Si le salarié nie les faits, il peut avoir recours à un examen médical, mais seulement sur sa propre demande.

Faire raccompagner le salarié ou appeler un proche. En aucun cas, l’employeur ne doit laisser le salarié reprendre son véhicule.

Prévoir le premier entretien avec le salarié avant la reprise de poste, ce dernier devant être sobre.

Nous recommandons que la procédure doit également figurer dans le règlement interne.

Les entreprises jouent un rôle important dans le domaine de la détection précoce.

Anna-Marie Herdtlespécialiste en prévention des addictions et accompagnement en santé au Cnapa

Quelles solutions existent pour aider un salarié en difficulté? L’entreprise a-t-elle un rôle à jouer dans son accompagnement?

«Les entreprises jouent un rôle important dans le domaine de la détection précoce des personnes concernées et de leur orientation vers une aide professionnelle adéquate. Les entreprises sont soutenues dans cette démarche par leur service de médecine du travail compétent. En outre, les entreprises peuvent également mettre à la disposition de leurs collaborateurs des informations sur les centres de consultation spécialisés. Le Cnapa met à disposition des informations collectées à cet effet.

Avez-vous observé une évolution des addictions en milieu professionnel (alcool, drogues, jeux d’argent, écrans, etc.) ces dernières années?

«Malheureusement, il n’existe actuellement aucune collecte systématique de chiffres publique dans le cadre de l’entreprise, ce que nous regrettons vivement. Nous souhaiterions que l’initiative prise l’année dernière par la CSL de collecter des chiffres pour le contexte de l’entreprise soit reprise et poursuivie de manière systématique.

Certains secteurs ou types d’entreprises sont-ils plus concernés par la problématique des addictions au Luxembourg ?

«Le Quality of Work Index 2024, une enquête représentative auprès des salariés au Luxembourg, a montré qu'en matière de consommation d'alcool à risque et dépendante, les secteurs suivants sont les plus touchés : les activités financières et d'assurance, la construction et l’industrie. Parallèlement, les chiffres montrent également que les personnes occupant des postes de direction sont particulièrement concernées par la consommation problématique d’alcool. Dans l'ensemble, les chiffres du Quality of Work Index 2024 montrent que la charge mentale des salariés a nettement augmenté.
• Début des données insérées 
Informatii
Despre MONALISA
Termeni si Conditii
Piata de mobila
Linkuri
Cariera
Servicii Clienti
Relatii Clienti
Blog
Quelles évolutions réglementaires ou initiatives pourraient être mises en place pour renforcer la lutte contre les addictions en entreprise?

«Un premier pas important vers la prévention des addictions en entreprise consiste à intégrer l’évaluation des facteurs psychosociaux dans les évaluations des risques au travail existantes. Dans ce domaine, nous ne sommes pas encore suffisamment actifs au Grand-Duché de Luxembourg, bien que la santé mentale joue un rôle important dans le contexte du travail. Nous travaillons à ce que les questions de santé psychosociale soient davantage prises en compte et que des solutions pragmatiques puissent être mises à la disposition des entreprises pour l’évaluation des facteurs psychosociaux et la mise en œuvre de mesures appropriées.»